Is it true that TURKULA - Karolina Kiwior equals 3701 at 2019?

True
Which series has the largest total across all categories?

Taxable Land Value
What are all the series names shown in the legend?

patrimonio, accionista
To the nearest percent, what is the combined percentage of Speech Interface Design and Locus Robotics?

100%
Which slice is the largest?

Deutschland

...

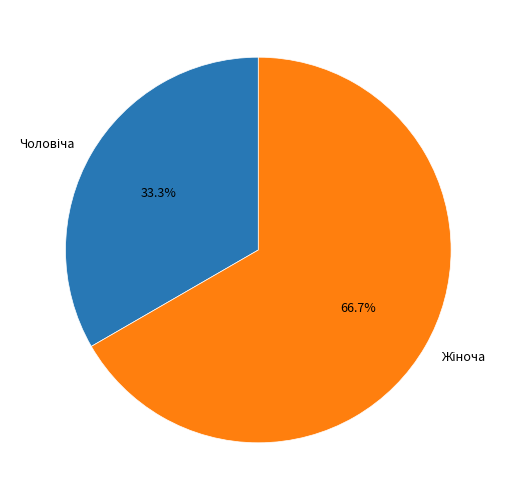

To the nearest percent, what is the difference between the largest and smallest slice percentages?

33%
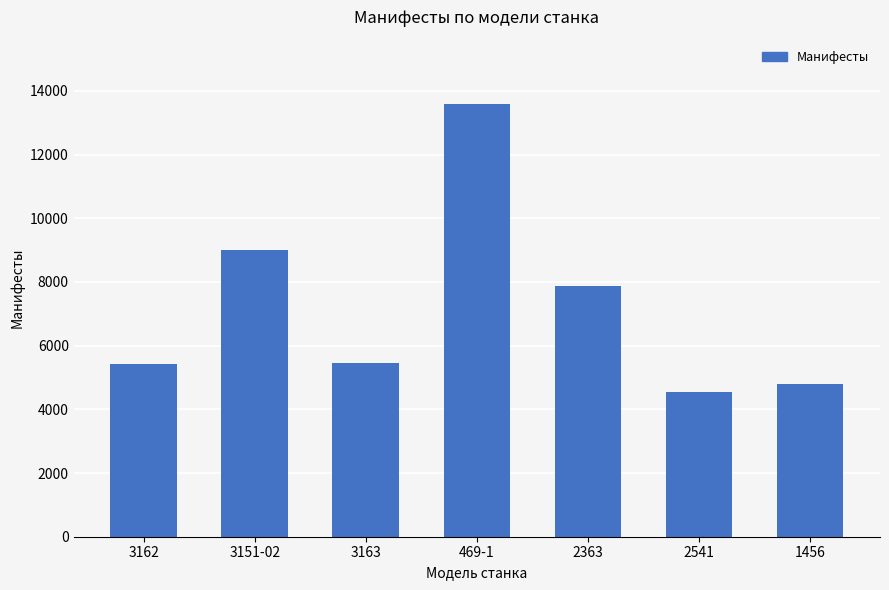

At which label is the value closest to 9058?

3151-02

*Task statement:* Output the data between the lines holding "Is it true that" and "To the nearest percent, what is the combined", inclusive, copying each line exactly as it appears.

*Response:*
Is it true that TURKULA - Karolina Kiwior equals 3701 at 2019?

True
Which series has the largest total across all categories?

Taxable Land Value
What are all the series names shown in the legend?

patrimonio, accionista
To the nearest percent, what is the combined percentage of Speech Interface Design and Locus Robotics?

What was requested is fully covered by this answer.